* [PROVIDED TEXT]:
——————
Love energy-efficient LED lights, but miss the warm glow of incandescent bulbs? A new nanotech-enabled design by MIT researchers just might breathe new life into incandescent lighting. It promises to increase the efficiency of incandescent light sources by twenty times, surpassing that of LED bulbs.

Incandescents are thermal emitters: they heat up a tungsten filament to such high temperatures that it glows. Only a very small fraction of energy is emitted as visible light. Most of it is lost as infrared radiation. So the luminous efficiency of a typical incandescent is a paltry 2.5 percent compared to 5-10 percent for compact fluorescents and 14-15 percent for state-of-the-art compact LED bulbs.

It is possible to tailor the thermal radiation of a light source so that it emits more visible light and less infrared. This involves putting specially designed periodic nanostructures on the emitter’s surface, says Ognjen Ilic, a postdoctoral researcher in physics at MIT. The structures resonate at specific wavelengths of light, allowing only those wavelengths to be emitted.

However, the approach only works for room temperature light sources. The temperature of tungsten filaments reaches up to 3000 K. “Those nanostructures are delicate and would start degrading at those temperatures,” Ilic says.
——————
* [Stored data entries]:

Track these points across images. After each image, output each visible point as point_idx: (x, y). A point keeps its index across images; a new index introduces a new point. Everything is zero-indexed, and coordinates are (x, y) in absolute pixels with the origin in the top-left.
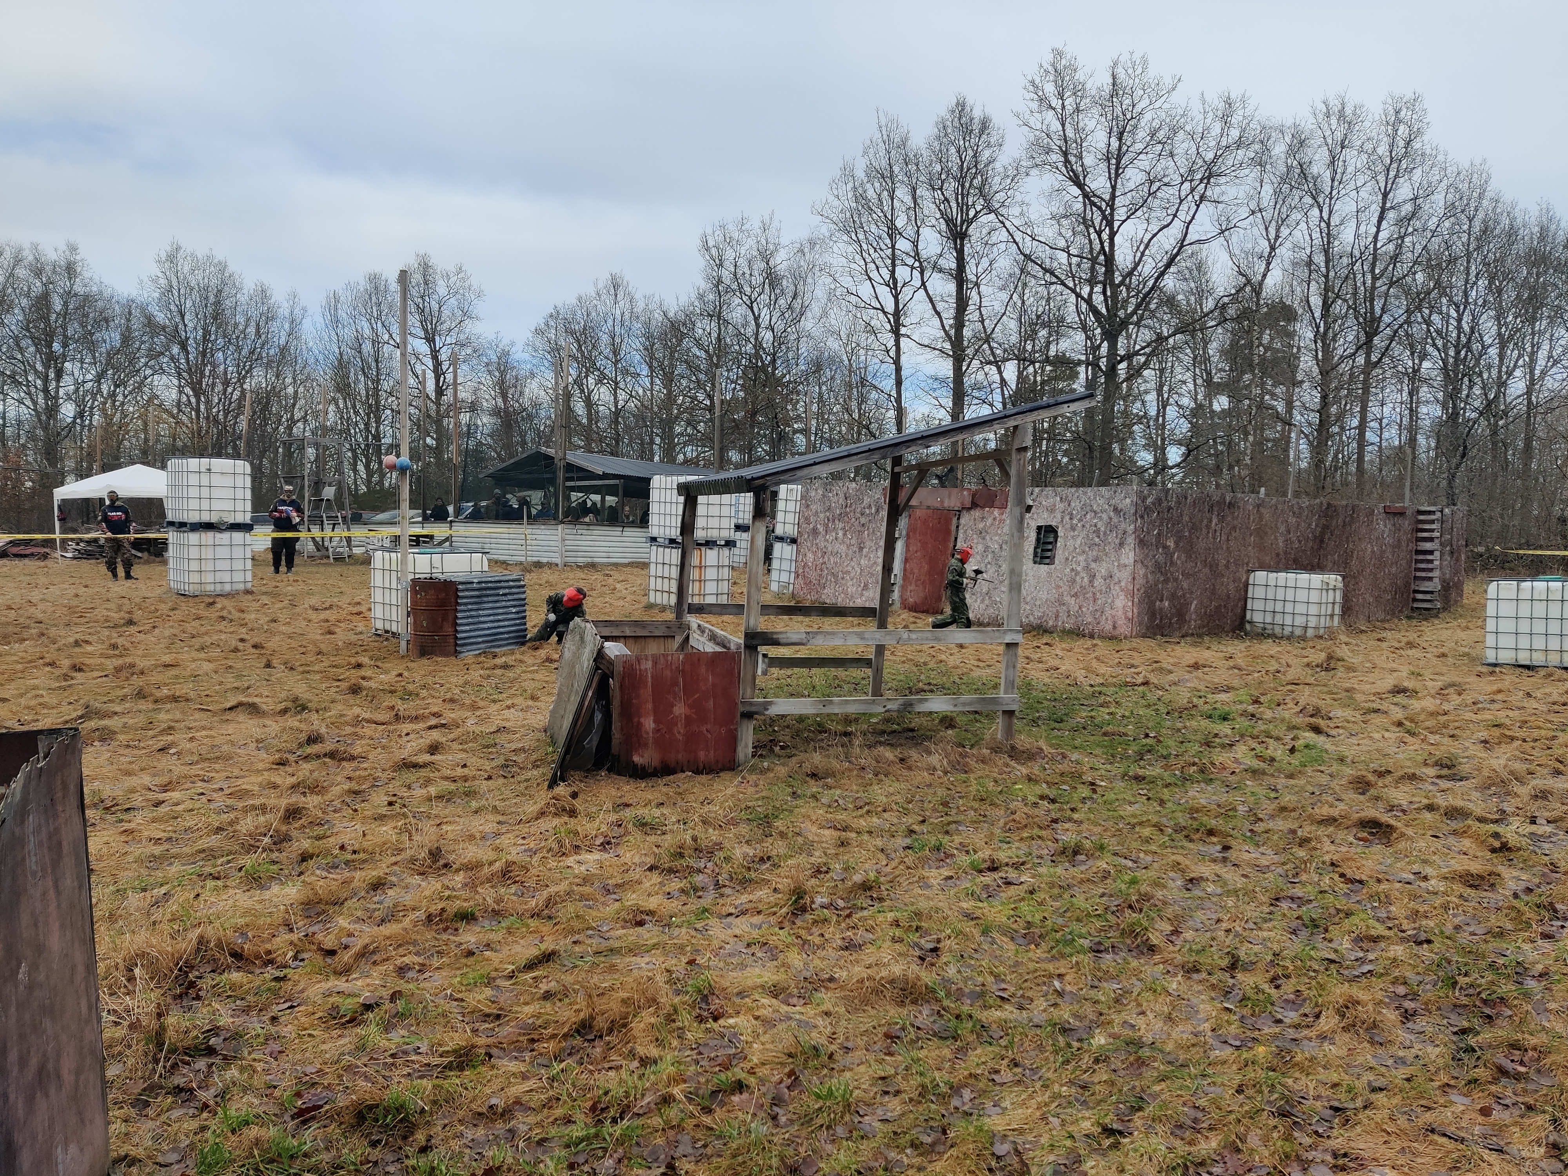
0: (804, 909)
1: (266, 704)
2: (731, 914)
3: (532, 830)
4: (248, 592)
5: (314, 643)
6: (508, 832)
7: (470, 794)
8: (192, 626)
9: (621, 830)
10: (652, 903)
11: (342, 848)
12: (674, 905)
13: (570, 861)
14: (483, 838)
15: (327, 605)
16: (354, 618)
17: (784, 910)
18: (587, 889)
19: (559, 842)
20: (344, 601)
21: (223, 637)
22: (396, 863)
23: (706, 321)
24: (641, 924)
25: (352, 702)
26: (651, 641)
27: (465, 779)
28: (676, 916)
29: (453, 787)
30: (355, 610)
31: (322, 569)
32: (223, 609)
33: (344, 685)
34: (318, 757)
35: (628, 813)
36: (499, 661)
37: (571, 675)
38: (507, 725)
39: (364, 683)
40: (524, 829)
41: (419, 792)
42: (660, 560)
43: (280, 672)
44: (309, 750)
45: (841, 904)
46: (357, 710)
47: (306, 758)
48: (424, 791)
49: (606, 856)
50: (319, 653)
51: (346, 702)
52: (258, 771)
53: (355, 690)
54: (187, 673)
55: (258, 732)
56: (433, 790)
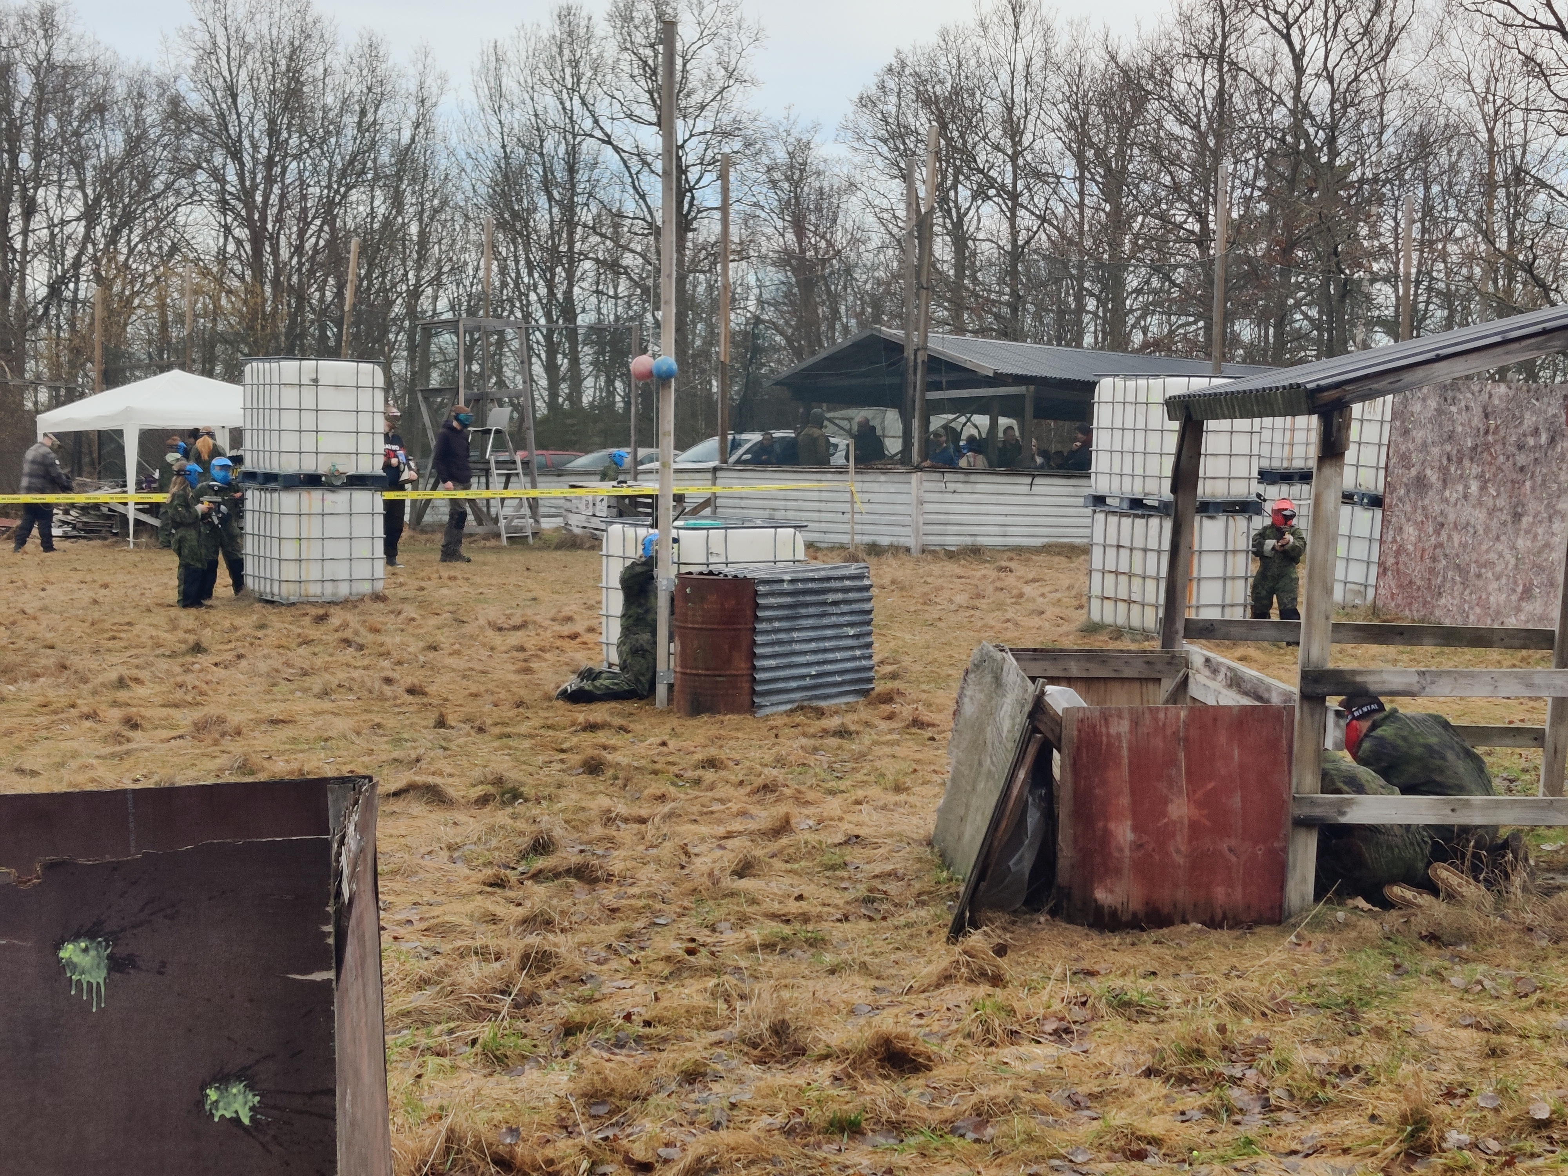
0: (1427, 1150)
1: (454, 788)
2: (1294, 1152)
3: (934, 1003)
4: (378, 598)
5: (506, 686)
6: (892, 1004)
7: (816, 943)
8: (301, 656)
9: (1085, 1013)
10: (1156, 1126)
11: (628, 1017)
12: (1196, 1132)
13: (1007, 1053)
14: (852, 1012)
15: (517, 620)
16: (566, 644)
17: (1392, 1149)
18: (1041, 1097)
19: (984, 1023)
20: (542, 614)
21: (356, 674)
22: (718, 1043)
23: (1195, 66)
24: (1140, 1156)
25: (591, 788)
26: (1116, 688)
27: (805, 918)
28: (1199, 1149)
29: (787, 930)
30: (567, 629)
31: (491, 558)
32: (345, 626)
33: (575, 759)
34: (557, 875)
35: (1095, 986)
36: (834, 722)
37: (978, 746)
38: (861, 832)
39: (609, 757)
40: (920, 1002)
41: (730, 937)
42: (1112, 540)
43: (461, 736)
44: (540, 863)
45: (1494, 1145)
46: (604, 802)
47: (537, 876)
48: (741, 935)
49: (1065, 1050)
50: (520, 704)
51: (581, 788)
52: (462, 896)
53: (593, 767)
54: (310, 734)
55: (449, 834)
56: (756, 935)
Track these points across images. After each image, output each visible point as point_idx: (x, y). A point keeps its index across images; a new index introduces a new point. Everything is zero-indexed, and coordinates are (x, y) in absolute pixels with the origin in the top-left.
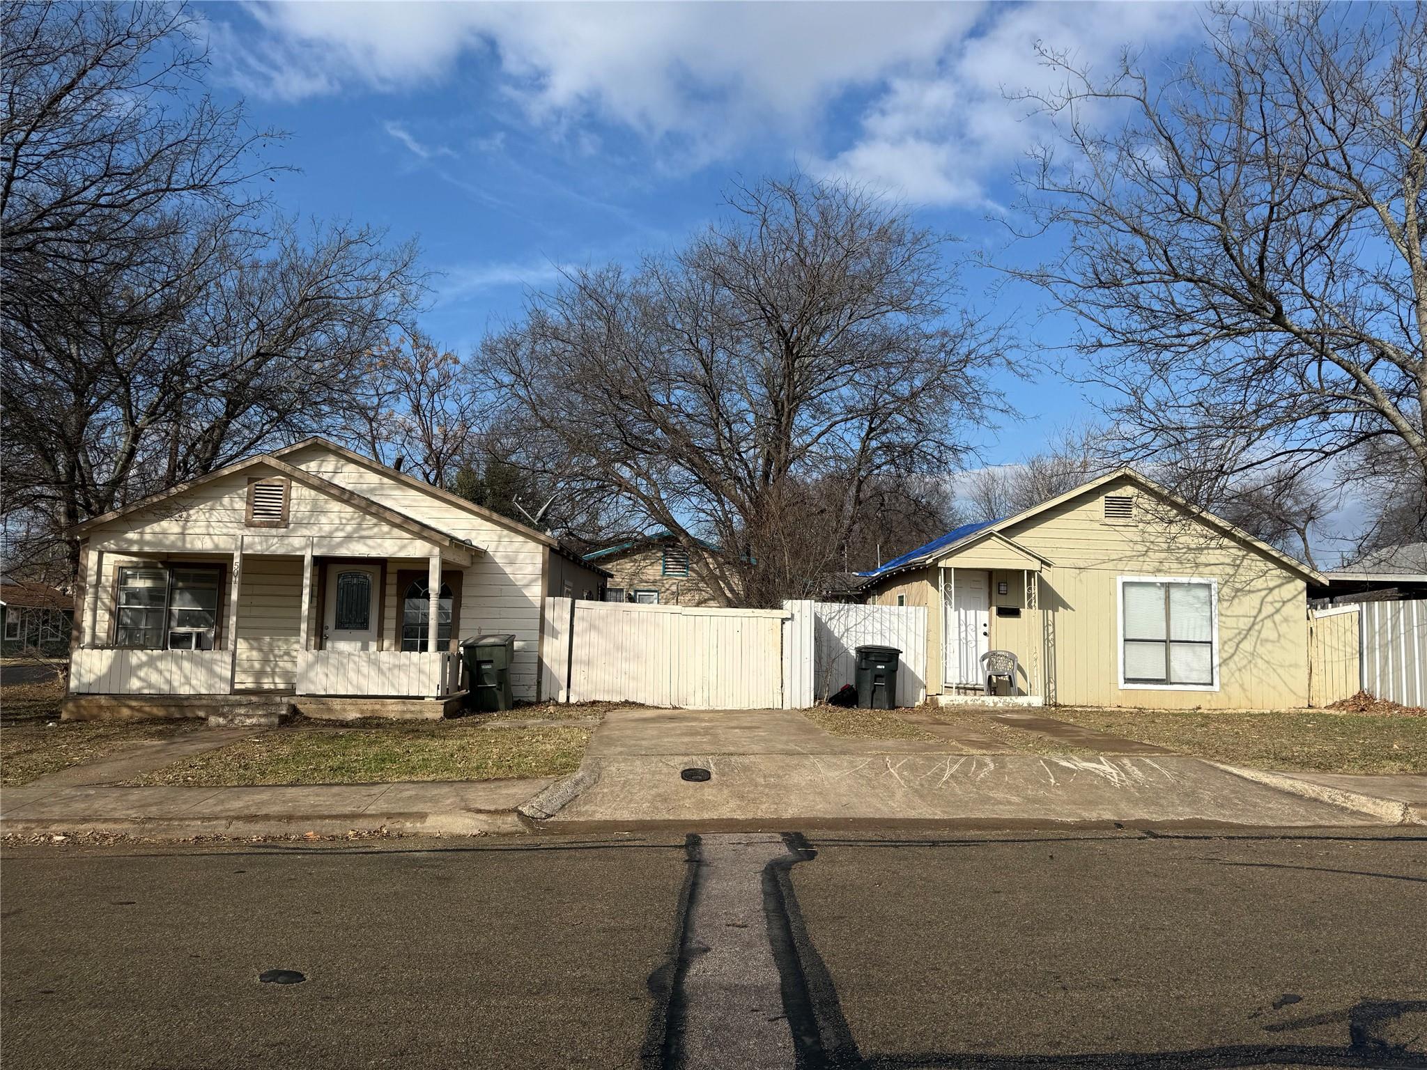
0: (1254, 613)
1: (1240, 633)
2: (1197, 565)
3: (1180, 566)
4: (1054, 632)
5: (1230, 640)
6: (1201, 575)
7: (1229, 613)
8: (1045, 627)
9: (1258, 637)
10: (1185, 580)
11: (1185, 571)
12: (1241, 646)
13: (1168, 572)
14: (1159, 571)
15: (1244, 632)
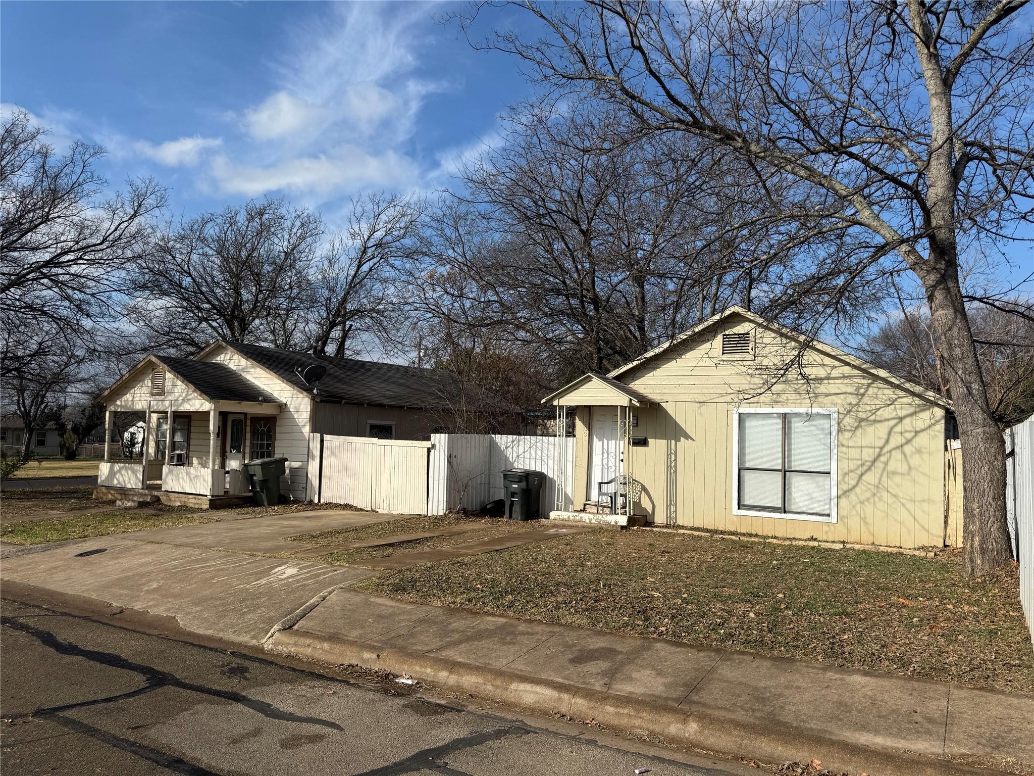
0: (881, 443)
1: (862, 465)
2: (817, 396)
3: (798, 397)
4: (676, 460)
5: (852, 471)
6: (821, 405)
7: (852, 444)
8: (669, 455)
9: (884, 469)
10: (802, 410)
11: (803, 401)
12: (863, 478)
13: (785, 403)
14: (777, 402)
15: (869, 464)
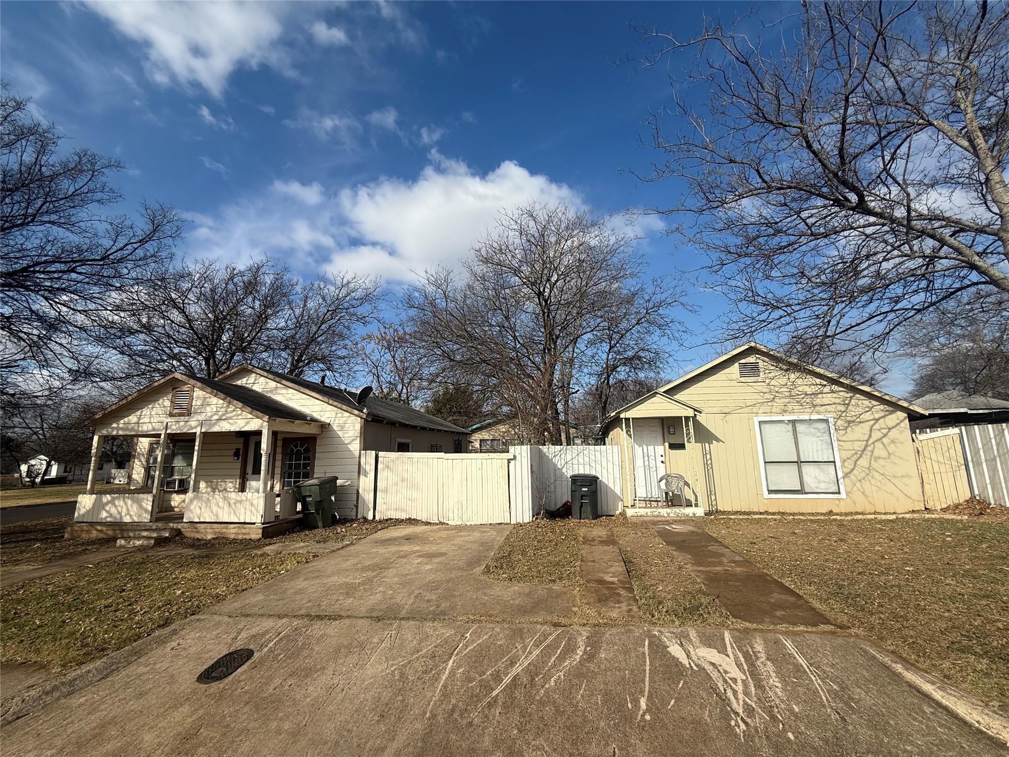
——————
* [SET OF TASKS]:
1) In the passage on incandescent lighting:
(a) By what factor does the new MIT design promise to increase the efficiency of incandescent light sources?
(b) What is the luminous efficiency of a typical incandescent bulb?
(c) Up to what temperature do tungsten filaments reach?
2) Reproduce the passage on incandescent lighting, beginning at the words "Incandescents are thermal" and stopping after "compact LED bulbs.".

* [ANSWERS IN ORDER]:
1)
(a) Twenty times
(b) 2.5 percent
(c) 3000 K

2)
Incandescents are thermal emitters: they heat up a tungsten filament to such high temperatures that it glows. Only a very small fraction of energy is emitted as visible light. Most of it is lost as infrared radiation. So the luminous efficiency of a typical incandescent is a paltry 2.5 percent compared to 5-10 percent for compact fluorescents and 14-15 percent for state-of-the-art compact LED bulbs.